**読解テキスト**
>>>

本連載では、「DX時代の法務・知財」と題し、新しいタイプのITビジネスに関連する契約類型について解説するとともに、そのようなビジネスを保護するための権利の取得・活用の考え方についても解説します。
今回は、SaaS等のソフトウェアのプロダクトを販売するにあたり、外部事業者を使って拡販するための販売代理店契約などの名称の契約について解説します。
連載記事一覧
Vol.1 DX時代に求められる法務・知財の視点
Vol.2 開発段階における契約①――プラットフォーム事業者との契約
Vol.3 デジタルプラットフォーム取引透明化法
Vol.4 開発段階における契約②――外部への開発委託契約
Vol.5 社内開発と知的財産権の確保を巡る留意点
Vol.6 事業化段階における契約①――利用規約(総論)
Vol.7 外部への開発委託と下請法
Vol.8 事業化段階における契約➁
――利用規約(責任制限条項・契約内容の一方的変更・SaaS利用規約)
Vol.9 事業化段階における契約③――プライバシーポリシー
Vol.10 事業化段階における契約④――販売代理店契約
ポイント
検討のポイント
- ソフトウェアに関する販売代理店契約には、実務上、販売店契約、代理店契約、ビジネスパートナー契約、業務委託契約等の様々な名称が使用されています。
- 商品の提供形態としては、ソフトウェアのライセンスをしている場合と、SaaS型のクラウドサービスを利用させている場合とがありえます。
- ベンダ・販売代理店・エンドユーザの3者間の契約関係は、直接許諾型と間接許諾型に大別することができます。
- 販売代理店契約の作成にあたっては、販売代理店に独占権を与えるか、販売代理店が競合品を取り扱うことを禁止するか、再委託や二次代理店使用を認めるか、ベンダから販売代理店への対価をどう定めるか、エンドユーザから支払われる対価の取扱い、エンドユーザからの問い合わせ等への対応などを定めておくことがポイントです。

<<<

**小問 A**
本文によると、ベンダ・販売代理店・エンドユーザの3者間の契約関係は、どの二つの型に大別できますか。
**小問 B**
本文から、「Vol.9 事業化段階における契約③――プライバシーポリシー」から「せている場合とがありえます。」までの部分をそのまま抜き出してください。
これらの項目は、本文とは別の出典から採られたものです。

**抽出資料**
>>>

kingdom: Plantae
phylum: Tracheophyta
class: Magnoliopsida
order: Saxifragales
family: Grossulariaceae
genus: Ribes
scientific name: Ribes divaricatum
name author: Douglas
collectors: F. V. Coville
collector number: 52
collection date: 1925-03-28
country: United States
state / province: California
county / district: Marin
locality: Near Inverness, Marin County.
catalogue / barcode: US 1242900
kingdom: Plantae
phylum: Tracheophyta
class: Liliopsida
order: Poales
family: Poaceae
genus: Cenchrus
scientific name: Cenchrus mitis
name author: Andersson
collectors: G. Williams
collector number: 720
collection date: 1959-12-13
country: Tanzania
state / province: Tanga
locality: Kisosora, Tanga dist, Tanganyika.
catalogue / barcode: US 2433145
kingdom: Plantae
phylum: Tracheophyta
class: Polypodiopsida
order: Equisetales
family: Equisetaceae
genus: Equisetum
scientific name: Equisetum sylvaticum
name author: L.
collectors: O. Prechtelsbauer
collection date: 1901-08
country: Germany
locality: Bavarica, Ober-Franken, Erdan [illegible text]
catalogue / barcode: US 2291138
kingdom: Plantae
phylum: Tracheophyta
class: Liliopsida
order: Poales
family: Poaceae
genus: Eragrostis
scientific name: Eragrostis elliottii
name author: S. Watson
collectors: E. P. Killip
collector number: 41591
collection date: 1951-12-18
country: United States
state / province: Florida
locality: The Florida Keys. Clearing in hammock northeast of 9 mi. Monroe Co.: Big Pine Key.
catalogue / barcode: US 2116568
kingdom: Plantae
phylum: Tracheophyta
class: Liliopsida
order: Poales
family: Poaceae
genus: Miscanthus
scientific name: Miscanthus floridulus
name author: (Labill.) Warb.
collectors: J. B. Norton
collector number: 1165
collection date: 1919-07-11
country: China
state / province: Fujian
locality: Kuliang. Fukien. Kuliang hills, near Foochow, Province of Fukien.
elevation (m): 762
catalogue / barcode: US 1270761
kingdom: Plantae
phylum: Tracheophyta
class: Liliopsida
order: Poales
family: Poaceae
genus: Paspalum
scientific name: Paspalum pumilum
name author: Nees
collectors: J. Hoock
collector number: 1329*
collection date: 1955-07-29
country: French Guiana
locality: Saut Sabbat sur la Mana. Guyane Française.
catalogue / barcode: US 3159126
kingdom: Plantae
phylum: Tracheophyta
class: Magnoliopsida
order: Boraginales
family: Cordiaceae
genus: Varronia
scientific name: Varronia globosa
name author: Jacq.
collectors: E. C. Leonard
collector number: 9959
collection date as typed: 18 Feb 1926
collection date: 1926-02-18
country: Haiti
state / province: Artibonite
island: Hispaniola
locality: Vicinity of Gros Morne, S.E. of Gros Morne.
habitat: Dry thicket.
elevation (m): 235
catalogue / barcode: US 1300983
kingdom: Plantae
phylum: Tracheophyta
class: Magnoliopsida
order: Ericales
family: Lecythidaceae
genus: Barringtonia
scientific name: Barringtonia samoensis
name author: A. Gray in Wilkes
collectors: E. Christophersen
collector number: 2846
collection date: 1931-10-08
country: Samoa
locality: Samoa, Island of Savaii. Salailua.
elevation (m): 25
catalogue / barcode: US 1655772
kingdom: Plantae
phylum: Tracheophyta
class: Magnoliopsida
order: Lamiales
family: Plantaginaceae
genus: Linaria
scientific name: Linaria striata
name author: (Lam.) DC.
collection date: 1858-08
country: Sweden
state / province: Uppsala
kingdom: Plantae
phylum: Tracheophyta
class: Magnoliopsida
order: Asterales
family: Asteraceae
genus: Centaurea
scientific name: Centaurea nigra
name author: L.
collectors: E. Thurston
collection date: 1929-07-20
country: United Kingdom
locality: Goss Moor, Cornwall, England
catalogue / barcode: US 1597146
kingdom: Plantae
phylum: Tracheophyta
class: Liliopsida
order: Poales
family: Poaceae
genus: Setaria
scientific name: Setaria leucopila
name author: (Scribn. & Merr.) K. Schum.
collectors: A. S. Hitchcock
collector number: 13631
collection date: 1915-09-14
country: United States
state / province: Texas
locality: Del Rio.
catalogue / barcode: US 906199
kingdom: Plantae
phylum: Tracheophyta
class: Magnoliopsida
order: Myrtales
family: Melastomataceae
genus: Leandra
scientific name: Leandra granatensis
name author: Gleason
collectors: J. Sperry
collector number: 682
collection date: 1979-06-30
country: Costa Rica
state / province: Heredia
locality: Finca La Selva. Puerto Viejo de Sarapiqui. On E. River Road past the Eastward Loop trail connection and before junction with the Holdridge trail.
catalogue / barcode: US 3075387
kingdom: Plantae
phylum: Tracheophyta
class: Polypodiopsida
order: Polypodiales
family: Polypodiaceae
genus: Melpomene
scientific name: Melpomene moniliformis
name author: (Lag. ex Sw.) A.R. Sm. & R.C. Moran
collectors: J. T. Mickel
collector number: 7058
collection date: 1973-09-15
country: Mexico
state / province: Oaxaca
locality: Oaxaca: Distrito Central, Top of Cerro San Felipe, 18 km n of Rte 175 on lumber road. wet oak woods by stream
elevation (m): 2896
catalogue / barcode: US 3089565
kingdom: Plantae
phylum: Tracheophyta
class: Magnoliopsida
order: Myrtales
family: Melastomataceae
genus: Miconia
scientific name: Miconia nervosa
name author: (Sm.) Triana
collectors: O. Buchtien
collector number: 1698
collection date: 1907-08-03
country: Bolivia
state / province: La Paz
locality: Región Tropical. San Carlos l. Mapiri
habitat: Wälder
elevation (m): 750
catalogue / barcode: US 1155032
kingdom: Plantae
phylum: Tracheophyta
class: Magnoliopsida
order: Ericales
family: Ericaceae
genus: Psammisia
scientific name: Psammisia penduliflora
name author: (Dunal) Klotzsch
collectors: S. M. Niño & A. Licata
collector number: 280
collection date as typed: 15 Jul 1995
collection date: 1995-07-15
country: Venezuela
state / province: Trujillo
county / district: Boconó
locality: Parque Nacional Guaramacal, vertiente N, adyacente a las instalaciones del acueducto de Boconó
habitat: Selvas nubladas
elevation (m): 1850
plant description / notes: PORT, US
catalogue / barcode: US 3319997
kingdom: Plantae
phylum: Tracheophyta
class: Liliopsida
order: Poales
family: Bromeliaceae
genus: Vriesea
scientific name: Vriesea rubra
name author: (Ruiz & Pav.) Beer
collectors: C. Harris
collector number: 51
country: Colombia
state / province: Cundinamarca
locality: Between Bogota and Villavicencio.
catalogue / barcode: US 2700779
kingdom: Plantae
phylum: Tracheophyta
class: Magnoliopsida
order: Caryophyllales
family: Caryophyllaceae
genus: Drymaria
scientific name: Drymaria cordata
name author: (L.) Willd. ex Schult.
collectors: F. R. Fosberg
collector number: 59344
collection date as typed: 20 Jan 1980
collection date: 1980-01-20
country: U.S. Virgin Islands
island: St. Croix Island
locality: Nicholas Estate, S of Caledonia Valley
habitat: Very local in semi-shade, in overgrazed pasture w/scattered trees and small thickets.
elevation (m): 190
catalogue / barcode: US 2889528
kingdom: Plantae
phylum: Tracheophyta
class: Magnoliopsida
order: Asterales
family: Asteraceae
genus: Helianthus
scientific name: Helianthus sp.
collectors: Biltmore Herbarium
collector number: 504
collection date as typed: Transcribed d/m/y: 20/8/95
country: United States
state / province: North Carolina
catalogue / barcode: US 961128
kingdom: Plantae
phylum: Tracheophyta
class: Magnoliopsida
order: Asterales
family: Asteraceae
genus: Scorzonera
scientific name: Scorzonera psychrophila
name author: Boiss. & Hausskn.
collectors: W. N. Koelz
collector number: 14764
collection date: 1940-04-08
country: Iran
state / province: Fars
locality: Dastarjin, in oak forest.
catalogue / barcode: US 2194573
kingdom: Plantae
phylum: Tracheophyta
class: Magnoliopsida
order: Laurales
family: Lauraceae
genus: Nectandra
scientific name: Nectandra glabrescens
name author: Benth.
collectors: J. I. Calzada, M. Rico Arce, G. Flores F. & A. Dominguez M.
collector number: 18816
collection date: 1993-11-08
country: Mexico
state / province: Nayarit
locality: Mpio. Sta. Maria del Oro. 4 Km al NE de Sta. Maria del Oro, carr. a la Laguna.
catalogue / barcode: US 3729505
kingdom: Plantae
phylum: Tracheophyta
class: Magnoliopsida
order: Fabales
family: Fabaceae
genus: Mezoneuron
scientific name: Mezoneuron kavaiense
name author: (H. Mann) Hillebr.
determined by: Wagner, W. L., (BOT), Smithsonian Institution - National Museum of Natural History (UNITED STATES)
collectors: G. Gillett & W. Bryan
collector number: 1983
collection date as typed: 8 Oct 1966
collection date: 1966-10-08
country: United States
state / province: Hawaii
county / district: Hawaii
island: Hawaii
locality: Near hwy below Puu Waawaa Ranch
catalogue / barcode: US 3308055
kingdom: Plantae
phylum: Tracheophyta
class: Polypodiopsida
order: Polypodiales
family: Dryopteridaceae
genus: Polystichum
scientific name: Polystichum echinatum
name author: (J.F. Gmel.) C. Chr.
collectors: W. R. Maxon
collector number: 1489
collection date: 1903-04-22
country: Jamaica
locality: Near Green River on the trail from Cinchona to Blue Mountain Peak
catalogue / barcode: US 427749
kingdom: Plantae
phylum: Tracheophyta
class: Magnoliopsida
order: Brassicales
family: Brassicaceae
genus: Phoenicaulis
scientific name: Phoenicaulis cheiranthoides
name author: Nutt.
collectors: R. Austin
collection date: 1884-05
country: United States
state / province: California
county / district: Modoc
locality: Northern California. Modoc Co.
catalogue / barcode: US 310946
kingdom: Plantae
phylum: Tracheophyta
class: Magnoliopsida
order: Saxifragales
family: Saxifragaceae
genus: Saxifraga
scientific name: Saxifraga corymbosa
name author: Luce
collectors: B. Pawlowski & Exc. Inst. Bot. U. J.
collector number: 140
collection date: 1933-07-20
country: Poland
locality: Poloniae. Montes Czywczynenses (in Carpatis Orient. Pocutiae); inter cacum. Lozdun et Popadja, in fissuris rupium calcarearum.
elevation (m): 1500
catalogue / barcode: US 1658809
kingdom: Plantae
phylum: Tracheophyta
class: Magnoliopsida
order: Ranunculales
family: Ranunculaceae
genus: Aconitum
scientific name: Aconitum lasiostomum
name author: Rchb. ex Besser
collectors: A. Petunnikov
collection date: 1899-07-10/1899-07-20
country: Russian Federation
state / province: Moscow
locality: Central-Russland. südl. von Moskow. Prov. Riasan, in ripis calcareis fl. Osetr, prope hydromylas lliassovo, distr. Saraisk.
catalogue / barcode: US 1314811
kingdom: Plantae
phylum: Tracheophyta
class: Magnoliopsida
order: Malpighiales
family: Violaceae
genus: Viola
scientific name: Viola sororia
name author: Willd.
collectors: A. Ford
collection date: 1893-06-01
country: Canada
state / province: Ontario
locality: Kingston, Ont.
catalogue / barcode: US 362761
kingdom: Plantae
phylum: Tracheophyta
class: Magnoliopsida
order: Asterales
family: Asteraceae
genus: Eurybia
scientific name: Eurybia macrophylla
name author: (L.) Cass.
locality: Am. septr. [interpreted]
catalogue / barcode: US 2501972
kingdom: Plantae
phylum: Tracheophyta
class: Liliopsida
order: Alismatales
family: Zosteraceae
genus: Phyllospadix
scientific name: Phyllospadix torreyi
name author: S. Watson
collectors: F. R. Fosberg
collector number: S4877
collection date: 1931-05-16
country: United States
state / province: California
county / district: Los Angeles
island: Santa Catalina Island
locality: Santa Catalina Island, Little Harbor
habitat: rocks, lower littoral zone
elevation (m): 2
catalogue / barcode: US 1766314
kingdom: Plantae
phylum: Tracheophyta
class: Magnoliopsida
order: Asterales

<<<

**解答 A**
直接許諾型と間接許諾型です。

**解答 B**
Vol.9 事業化段階における契約③――プライバシーポリシー
Vol.10 事業化段階における契約④――販売代理店契約
ポイント
検討のポイント
- ソフトウェアに関する販売代理店契約には、実務上、販売店契約、代理店契約、ビジネスパートナー契約、業務委託契約等の様々な名称が使用されています。
- 商品の提供形態としては、ソフトウェアのライセンスをしている場合と、SaaS型のクラウドサービスを利用させている場合とがありえます。